За текущие сутки он потерял двоих убитыми и одиннадцать тяжелоранеными. Что у другого бы двухсотых и трехсотых было больше — может, вдвое, а может, и втрое — и что на протяжении двух километров насыпи легло не меньше двух десятков добровольцев, не означало ровным счетом ничего. Его и раньше не пьянила власть над десятками жизней, а теперь, после боя и трех дальнобойных обстрелов, застарело-знакомое знание о своей неспособности уберечь еще многих, тяжесть личной ответственности за людей, навалившись, раздавливали.
— Мы первая смена и есть, — ответил Никифорыч.
Воздух больше не вздрагивал ни вблизи, ни вдали, ни на севере, ни на закате, где многоярусно теснились, затирали друг друга, как плавучие глыбы в ледоход на заторе, подсвеченные понизу багровым лиловые и дымчатые облака. Струившийся в промоины причудливых громад закатный свет давно уж притух, разжидился и таял в сгущавшемся сумраке. Тишина утвердилась такая, что сделалось слышно не только щелчки наломанных реек в костре, но и слитный напор насекомой несмети, металлический звон свиристящих кузнечиков, даже будто бы шепот ракитной листвы в совершенном безветрии. От такой тишины уж отвыкли давно, шевельнуться боялись, вспугнуть, да еще измучились так, что и слово сказать тяжело. И, невидимые в непроглядной дали, вэсэушники, артиллерийские расчеты их, наводчики тоже, верно, вконец утомились посылать друг за другом и пачку и за пачкой снаряды в искалеченный город, перекатистым грохотом и скрежещущим воем утверждая в природе свое право на власть и убийство подобных себе.

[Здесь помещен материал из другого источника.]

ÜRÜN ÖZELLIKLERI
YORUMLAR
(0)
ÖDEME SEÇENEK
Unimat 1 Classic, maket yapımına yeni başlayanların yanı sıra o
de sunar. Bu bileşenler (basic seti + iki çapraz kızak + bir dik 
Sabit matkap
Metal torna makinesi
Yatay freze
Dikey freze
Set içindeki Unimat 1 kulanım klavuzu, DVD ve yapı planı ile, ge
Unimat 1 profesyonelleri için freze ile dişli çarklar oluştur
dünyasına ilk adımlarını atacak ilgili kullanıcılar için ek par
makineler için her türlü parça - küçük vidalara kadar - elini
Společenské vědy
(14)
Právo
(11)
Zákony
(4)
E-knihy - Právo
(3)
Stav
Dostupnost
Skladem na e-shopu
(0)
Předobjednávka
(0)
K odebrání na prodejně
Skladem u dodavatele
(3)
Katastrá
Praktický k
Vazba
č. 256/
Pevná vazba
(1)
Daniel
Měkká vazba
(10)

— Спят усталые игрушки, пушки спят, «ураганы» и «гвоздики» ждут ребят, — затянул на известный мотив Предыбайло. — Нет, ребят, как хотите, не могу я понять их. Ведь одни колыбельные слушали…
— Зато потом им двадцать лет другие пели, — проскрипел Никифорыч. — Что от русских всё зло.

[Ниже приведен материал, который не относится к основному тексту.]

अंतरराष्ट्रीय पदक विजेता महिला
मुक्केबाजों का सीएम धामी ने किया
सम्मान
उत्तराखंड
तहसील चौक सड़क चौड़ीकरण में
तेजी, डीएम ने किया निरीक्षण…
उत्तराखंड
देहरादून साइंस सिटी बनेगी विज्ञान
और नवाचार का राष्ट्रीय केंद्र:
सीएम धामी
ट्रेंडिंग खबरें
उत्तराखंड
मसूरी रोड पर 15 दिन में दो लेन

— Вить, а Вить, — позвал молчаливого Лютова Хром. — Давно хотел спросить, да все как-то стеснялся. А ты за что воюешь здесь?
— А то непонятно! — шикнул Никифорыч.
— А вот непонятно, — настаивал Хром. — Мы за дом, за детей. Мы тут родились. А ты, Вить, приехал. Из России приехал — зачем, почему? Значит, было движение сердца, души…
— Издалека подкатываешь, Хром, — засмеялся Шкурович. — Это он хочет знать, когда будут русские танки. Или хоть бы спецназ ГРУ. А то по всем укра́инским каналам обещают, говорят, что давно уже здесь, и вот где они?
— Извини, друг, прямая связь с Путиным у меня прервалась, — ответил ему Лютов, не отрывая глаз от скачущего пламени.
— Значит, все-таки сам по себе? — как будто до сих пор не веря в это и изгаляясь над своим неверием, кольнул его Шкура смеющимся взглядом. — А мы всё хотели спросить у тебя, заберет нас Россия к себе или нет.
— Могла бы — давно бы уже забрала.
— А я мыслю, с нами Россия, — сказал Хром с глухой убежденностью. — Не как государство, допустим, как люди. Вот же, видишь, приехали, не смогли усидеть по домам. Значит, братское чувство осталось…
— По моим наблюдениям, русские — такие же братья друг другу, как поросята у кормушки, — перебил его Лютов, скривившись. — Мать одна, но подвинься-ка, братец, я сейчас от корыта тебя отожму.